To examine whether TNF-α stimulated the phosphorylation of protein tyrosine kinases, HTSMCs were incubated with TNF-α (30 ng/ml) for the indicated time shown in Fig. 3. As shown in Fig. 3A, TNF-α stimulated tyrosine phosphorylation of proteins including ∼190, ∼170, ∼116, and ∼60 kDa proteins, which may be identical to PDGFR (190 kDa), EGFR (170 kDa), proline-rich tyrosine kinase 2 (PYK2; 116 kDa), and c-Src tyrosine kinase (60 kDa), respectively. The blot was stripped and reprobed with an anti-GAPDH Ab to demonstrate equivalent amount of GAPDH expression.

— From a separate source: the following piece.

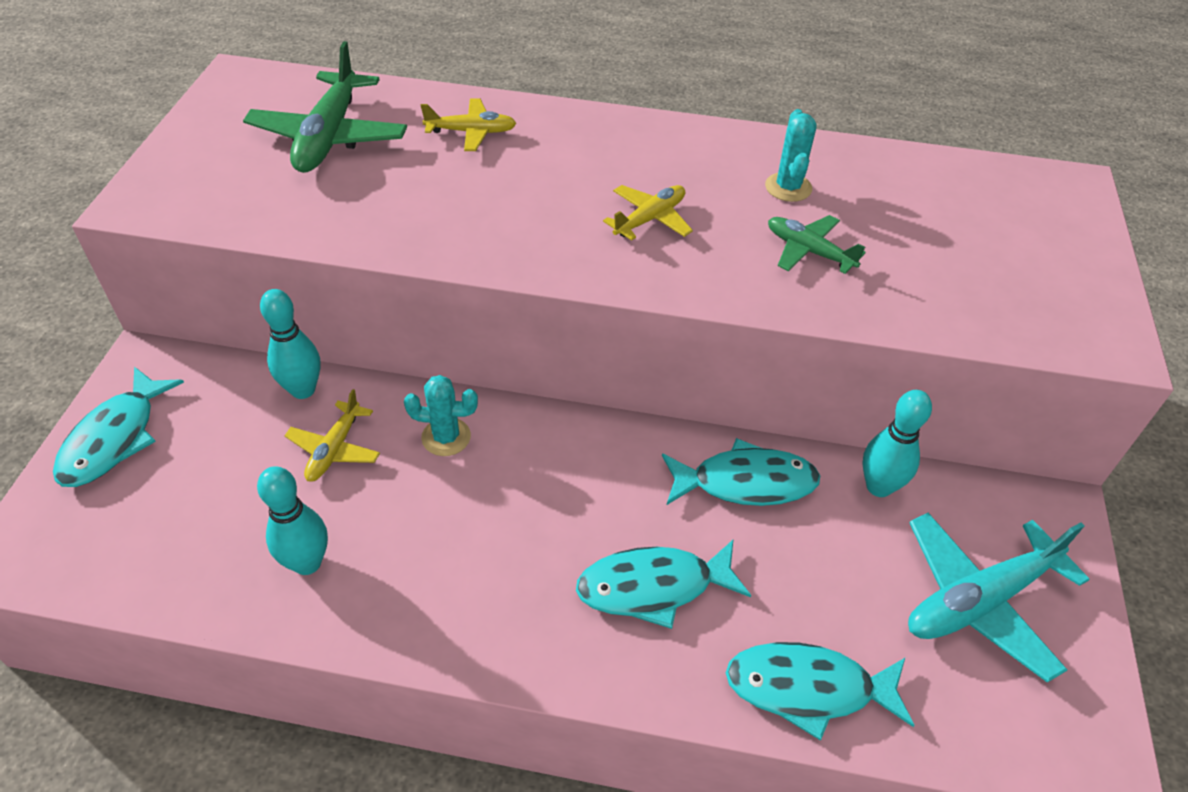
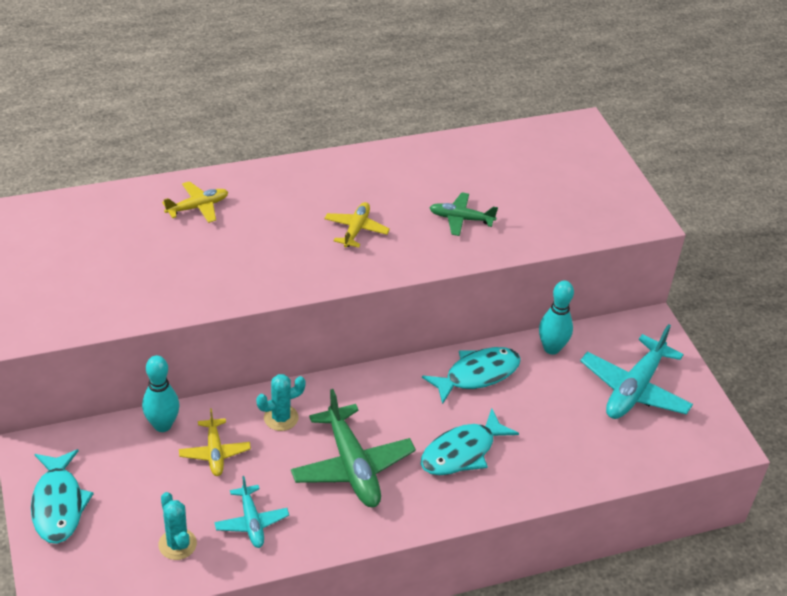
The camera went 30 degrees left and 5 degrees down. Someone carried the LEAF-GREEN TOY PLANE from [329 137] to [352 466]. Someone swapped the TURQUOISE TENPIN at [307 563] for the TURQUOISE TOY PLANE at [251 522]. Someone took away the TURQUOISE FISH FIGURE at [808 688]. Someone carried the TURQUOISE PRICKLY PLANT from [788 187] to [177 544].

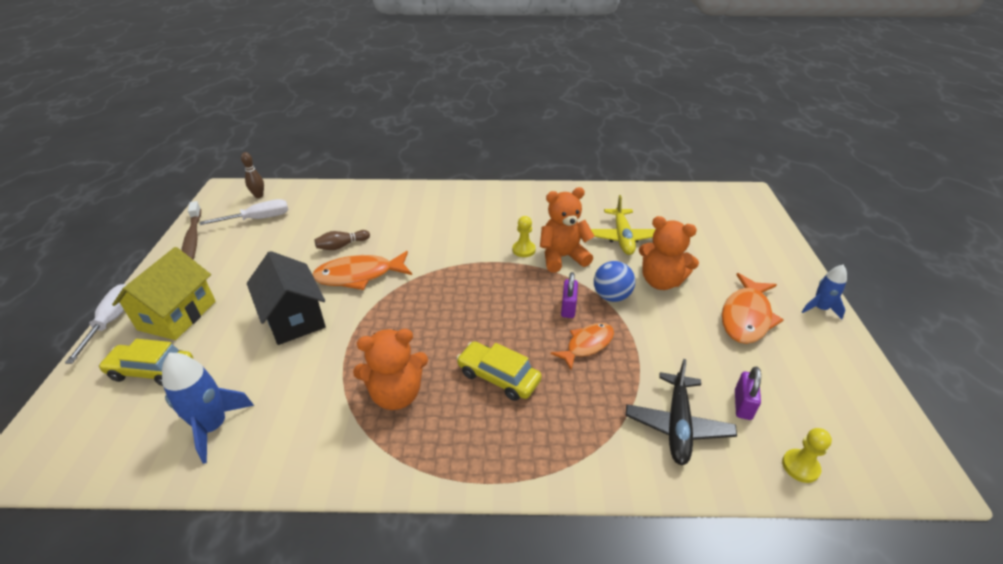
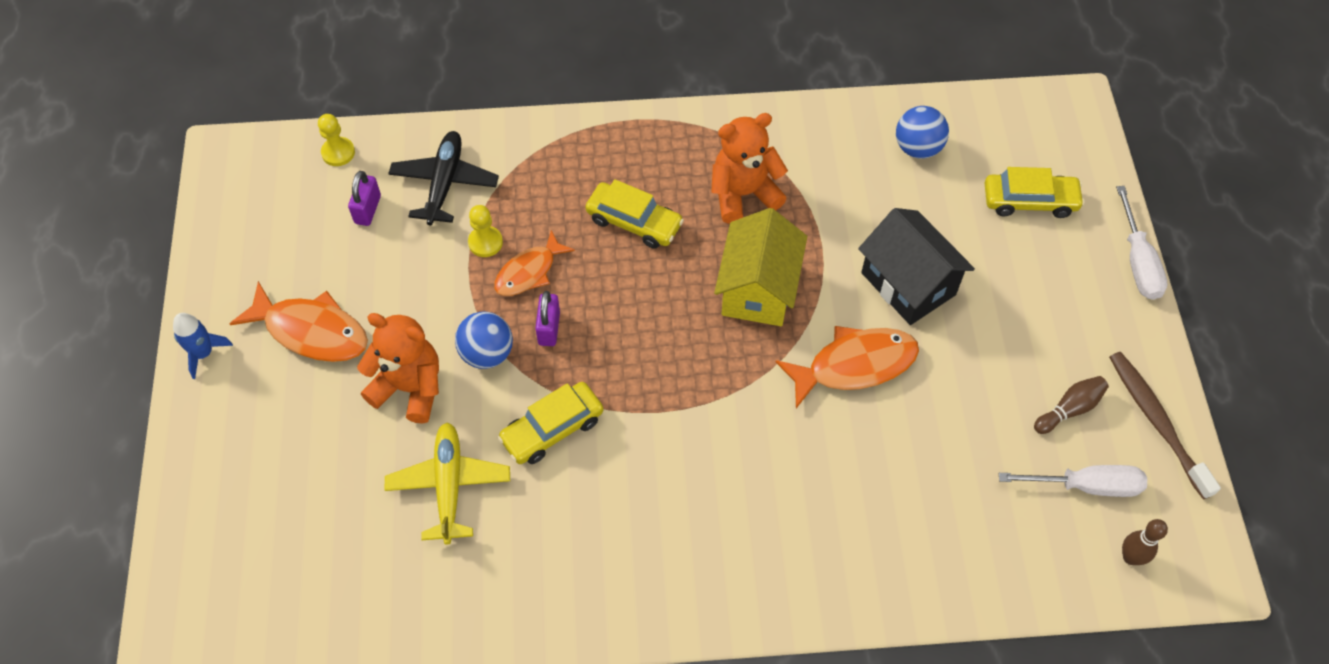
The camera went 175 degrees right and 20 degrees up. Someone carried the YELLOW COTTAGE from [177 315] to [758 289]. Someone swapped the COBALT SPACESHIP at [213 426] for the COBALT SPHERE at [917 148]. Someone rotated the WHITE FLAT SCREWDRIVER at [258 219] by 150 degrees counterclockwise. Someone carried the BROWN TENPIN from [342 246] to [1069 409]. Someone carried the YELLOW GAME PAWN from [523 250] to [485 242]. Someone swapped the ORANGE STUFFED BEAR at [562 257] for the YELLOW CAR at [552 429]. Someone rotated the ORANGE FISH FIGURE at [746 317] by 90 degrees clockwise.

Next, to ensure the phosphorylated components were Src, PDGFR, and EGFR, the membranes were reprobed with their respective antibodies. As shown in Fig. 3B, treatment of HTSMCs with 30 ng/ml TNF-α stimulated phosphorylation of c-Src, EGFR, and PDGFR from 5 to 10 min, respectively. TNF-α-induced phosphorylation of c-Src and EGFR, and PDGFR was inhibited by PP1, PP1 and AG1478, as well as PP1 and AG1296, respectively, but not by LY294002 (a PI3K inhibitor) (data not shown). Transfection with a dominant-negative mutant of c-Src (K295M) can also block phosphorylation of EGFR and PDGFR stimulated by TNF-α. These results suggested that TNF-α-stimulated transactivation of growth factor receptors may be mediated through Src phosphorylation leading to MMP-9 expression in HTSMCs.
Effect of Src kinase inhibitor on the induction of MMP-9 activity by TNF-α in HTSMCs.
TNF-α-induced MMP-9 expression has been shown to be mediated through a Src-dependent pathway in human keratinocytic tumor cells (9). Thus, we further examined whether Src was involved in TNF-α-induced MMP-9 expression in HTSMCs. Pretreatment of cells with a Src inhibitor (PP1) for 1 h before exposure to TNF-α for 1 h attenuated MMP-9 expression in a concentration-dependent manner revealed by zymographic analysis (Fig. 4A). At a concentration of 10 μM PP1 almost completely blocked TNF-α-induced MMP-9 protein expression.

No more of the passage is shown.